Mental Health Interventions in Young Children 

Not all children will hit key milestones within the expected timeframe. Although this is not necessarily a reason for parents to panic, it could indicate a need for early intervention with the help of a knowledgeable medical and/or mental health professional. 

Intervention strategies allow parents and healthcare providers to collaborate and come up with customized plans. Early intervention can prevent many problems later in life that become more difficult to address with time. 

Tracking Improvements in Relation to Regular Development

Tracking and interventions are a team effort, especially for high-risk children, such as those born prematurely. Families have to be on the lookout for potential delays and other signs of trouble and must have an experienced, knowledgeable nurse practitioner (such as a neonatal NP) or another primary care provider to help them decide when and how to intervene. 

This isn’t to say that parents need to become anxious or hyperfocused on their child’s mental development. But it is important to be aware of the standard development timeline to ensure that each child is set up for success and given the support they need. 

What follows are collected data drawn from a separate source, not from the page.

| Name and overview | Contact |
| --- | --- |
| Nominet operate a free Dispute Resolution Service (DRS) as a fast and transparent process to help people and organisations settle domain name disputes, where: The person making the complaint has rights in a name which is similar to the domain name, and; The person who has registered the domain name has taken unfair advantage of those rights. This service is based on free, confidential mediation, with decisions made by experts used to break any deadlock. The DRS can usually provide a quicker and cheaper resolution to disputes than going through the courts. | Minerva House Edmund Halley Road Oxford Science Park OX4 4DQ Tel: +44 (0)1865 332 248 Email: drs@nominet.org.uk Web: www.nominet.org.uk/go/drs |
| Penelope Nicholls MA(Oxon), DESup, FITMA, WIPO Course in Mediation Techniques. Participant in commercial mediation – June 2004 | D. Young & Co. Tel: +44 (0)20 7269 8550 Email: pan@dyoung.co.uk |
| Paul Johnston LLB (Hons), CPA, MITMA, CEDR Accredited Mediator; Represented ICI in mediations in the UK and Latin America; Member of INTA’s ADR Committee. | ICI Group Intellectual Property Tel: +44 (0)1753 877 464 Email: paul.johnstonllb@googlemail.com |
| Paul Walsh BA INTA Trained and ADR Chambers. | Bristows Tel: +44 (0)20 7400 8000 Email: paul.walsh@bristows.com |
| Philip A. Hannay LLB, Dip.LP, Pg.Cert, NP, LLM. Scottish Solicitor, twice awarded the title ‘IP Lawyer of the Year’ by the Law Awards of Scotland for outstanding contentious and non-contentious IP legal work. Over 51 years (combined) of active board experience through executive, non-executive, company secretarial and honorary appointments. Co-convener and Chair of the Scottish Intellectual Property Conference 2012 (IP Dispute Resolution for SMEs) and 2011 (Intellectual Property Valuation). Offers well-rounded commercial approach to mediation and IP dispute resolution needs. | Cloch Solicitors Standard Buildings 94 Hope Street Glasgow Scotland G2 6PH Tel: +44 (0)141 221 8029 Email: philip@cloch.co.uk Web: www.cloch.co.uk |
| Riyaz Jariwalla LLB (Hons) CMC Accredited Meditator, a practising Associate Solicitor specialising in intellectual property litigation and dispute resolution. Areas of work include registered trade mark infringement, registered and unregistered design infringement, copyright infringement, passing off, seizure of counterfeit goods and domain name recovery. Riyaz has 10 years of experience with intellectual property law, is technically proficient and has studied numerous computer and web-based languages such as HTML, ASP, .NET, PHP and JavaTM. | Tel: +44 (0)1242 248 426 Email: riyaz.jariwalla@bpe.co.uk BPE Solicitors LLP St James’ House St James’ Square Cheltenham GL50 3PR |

The Role of Nurse Practitioners in Promoting Infant Mental Health

Nurse practitioners are starting to take the lead in the field of healthcare as demand grows. As primary care providers, they really get to know their young patients and can advise parents on what to do if their child is delayed in normal development. They can be champions for their patients and help families grow stronger. 

More resources are becoming available all the time for nurse practitioners and others who want to learn more about infant mental health and development during these crucial early years. The more society takes early development seriously, the better off the next generation will be in terms of their social and emotional health.